## SOURCE EXTRACT
As we can see in the histogram, the values are less bunched at the extreme RHS - a sign that OSAVI does not 'suffer' from the same issue of early saturation.

Rather than vegetation, we can also use indices to indicate moisture conditions in the field (although total canopy will correlate strongly with total moisture). In the example below, we use another normalised-difference index called NDMI (darker blue indicates more moisture).

In [21]:

img_arr = np.stack([band8, band11], axis=2)
ndmi = np.clip(agri_indices.ndmi(img_arr), a_min=0, a_max=1.)

fig, (ax1, ax2) = plt.subplots(1, 2, figsize=(30,10))
ax1.set_axis_off()
_ = show(ndmi, ax=ax1, cmap="RdYlBu")
_ = show_hist(ndmi, ax=ax2, bins=30, stacked=False, alpha=0.6, histtype='stepfilled', label='frequency')
fig.show()

<ipython-input-21-20066eab9022>:8: UserWarning: Matplotlib is currently using module://ipykernel.pylab.backend_inline, which is a non-GUI backend, so cannot show the figure.
  fig.show()

Using insights from the sentinel-2 toolbox¶

In addition to these commonly-used indices, sentipy can also be used to reproduce some of the processing outputs available in the S2 toolbox, including Fapar, Fcover and Canopy water.

For the imagery here, we pick values within the accepted range for the metadata values (view zenith, sun zenith and relative azimuth), but users will need to retrieve these values with their imagery.

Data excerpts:
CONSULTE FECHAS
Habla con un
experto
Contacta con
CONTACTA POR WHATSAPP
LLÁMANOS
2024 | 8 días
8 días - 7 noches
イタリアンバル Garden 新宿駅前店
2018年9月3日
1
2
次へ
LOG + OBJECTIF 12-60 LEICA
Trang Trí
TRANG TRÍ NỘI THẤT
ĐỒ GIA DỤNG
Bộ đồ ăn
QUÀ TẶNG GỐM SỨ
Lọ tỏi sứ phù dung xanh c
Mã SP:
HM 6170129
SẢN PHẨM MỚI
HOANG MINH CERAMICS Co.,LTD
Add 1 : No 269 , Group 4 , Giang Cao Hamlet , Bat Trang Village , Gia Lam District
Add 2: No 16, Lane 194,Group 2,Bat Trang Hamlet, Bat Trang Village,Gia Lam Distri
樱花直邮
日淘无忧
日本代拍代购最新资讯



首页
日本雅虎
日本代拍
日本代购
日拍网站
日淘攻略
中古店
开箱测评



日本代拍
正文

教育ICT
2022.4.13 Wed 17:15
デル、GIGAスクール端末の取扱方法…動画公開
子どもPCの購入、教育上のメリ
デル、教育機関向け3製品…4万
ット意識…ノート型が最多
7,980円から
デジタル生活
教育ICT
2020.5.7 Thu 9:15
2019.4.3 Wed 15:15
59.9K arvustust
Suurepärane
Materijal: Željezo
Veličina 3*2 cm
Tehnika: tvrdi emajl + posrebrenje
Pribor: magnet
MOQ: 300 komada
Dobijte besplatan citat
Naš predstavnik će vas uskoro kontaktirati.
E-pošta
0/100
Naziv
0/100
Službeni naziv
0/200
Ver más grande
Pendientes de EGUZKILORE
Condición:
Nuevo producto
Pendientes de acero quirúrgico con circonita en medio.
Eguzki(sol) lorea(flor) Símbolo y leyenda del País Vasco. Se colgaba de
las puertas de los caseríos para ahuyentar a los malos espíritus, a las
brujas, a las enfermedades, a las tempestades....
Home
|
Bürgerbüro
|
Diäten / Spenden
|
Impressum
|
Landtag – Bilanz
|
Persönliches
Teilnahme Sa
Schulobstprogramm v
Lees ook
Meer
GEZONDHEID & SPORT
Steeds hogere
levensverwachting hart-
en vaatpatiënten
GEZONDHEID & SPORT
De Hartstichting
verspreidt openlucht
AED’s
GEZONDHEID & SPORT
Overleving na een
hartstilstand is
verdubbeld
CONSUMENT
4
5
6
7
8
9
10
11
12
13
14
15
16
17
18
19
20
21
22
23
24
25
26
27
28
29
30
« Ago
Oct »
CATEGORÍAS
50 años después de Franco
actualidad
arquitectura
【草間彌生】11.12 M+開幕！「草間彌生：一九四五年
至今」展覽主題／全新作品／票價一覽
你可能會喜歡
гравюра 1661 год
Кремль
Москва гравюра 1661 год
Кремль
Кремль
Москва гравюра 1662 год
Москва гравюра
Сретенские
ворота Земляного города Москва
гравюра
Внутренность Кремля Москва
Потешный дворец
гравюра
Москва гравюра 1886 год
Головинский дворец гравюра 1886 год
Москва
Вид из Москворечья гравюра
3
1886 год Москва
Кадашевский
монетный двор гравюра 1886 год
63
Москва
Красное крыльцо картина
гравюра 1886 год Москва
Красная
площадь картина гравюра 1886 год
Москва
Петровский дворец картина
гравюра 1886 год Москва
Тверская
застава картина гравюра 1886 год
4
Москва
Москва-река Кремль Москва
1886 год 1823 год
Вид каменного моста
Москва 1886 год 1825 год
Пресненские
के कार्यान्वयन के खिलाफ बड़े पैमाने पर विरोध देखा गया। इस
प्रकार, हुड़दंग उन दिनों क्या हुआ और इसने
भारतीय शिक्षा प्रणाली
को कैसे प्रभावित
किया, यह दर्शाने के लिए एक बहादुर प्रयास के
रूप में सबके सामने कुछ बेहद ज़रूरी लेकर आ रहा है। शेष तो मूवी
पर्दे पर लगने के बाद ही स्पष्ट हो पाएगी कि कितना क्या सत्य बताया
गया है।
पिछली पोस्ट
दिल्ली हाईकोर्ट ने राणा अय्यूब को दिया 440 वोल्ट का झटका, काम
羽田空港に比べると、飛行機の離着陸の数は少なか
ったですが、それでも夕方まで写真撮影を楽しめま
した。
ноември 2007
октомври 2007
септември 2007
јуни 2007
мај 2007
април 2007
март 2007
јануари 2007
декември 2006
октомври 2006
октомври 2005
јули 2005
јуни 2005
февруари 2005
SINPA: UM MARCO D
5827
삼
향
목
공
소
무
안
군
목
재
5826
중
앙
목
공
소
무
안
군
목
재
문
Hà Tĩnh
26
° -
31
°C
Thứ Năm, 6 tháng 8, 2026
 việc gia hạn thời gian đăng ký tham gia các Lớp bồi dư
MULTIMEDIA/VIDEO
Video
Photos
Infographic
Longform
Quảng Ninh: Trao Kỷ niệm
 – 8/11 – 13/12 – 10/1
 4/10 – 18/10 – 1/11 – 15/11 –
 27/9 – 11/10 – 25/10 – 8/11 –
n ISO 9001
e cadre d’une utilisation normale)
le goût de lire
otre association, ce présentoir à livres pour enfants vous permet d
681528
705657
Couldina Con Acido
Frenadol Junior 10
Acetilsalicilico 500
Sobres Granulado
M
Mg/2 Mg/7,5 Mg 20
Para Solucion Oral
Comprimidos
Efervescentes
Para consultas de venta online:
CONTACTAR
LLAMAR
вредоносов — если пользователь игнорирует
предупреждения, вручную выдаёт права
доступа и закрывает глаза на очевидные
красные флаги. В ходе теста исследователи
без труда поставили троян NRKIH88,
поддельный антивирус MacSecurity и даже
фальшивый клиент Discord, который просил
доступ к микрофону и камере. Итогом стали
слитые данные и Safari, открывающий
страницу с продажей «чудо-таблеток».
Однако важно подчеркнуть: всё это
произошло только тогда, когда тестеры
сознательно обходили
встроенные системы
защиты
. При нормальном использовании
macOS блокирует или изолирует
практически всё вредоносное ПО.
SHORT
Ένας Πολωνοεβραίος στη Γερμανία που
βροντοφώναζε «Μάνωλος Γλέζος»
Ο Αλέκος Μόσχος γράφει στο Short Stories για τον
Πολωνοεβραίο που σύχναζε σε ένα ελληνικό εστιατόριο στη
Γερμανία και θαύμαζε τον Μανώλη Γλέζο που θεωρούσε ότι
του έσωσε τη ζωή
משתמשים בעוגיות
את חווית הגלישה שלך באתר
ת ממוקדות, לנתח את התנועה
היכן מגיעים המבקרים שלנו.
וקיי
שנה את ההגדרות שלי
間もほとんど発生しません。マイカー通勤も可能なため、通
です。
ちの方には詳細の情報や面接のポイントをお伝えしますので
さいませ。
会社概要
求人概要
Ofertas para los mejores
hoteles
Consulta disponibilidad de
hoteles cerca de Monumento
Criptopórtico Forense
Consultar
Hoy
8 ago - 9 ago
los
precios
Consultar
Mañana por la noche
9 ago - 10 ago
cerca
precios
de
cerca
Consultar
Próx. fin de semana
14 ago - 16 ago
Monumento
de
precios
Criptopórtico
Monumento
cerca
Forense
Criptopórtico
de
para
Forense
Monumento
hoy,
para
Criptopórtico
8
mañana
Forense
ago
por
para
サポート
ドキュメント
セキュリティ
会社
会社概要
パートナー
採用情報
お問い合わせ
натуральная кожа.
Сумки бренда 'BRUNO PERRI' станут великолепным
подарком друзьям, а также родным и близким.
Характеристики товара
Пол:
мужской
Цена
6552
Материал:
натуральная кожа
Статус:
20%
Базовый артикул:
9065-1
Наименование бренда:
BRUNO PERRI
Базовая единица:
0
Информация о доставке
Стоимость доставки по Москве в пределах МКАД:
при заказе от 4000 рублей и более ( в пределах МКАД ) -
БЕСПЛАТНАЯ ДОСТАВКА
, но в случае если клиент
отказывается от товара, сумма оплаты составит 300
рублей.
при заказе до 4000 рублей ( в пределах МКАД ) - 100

## WORK REQUEST 1
Duplicate the stretch of the excerpt on vegetation and moisture indices from "fig, (ax1, ax2)" through "alpha=0.6, histtype='stepfilled', label='frequency')".
## WORK REQUEST 2
According to the warning in the excerpt on vegetation and moisture indices, why can't the figure be shown when fig.show() runs?
## WORK REQUEST 3
In the NDMI map described in the excerpt on vegetation and moisture indices, what does darker blue indicate?
Answer using only the excerpt on vegetation and moisture indices.

## TASK RESULT 1
fig, (ax1, ax2) = plt.subplots(1, 2, figsize=(30,10))
ax1.set_axis_off()
_ = show(ndmi, ax=ax1, cmap="RdYlBu")
_ = show_hist(ndmi, ax=ax2, bins=30, stacked=False, alpha=0.6, histtype='stepfilled', label='frequency')

## TASK RESULT 2
Matplotlib is using the module://ipykernel.pylab.backend_inline backend. This is a non-GUI backend, so it cannot show the figure.

## TASK RESULT 3
Darker blue indicates more moisture.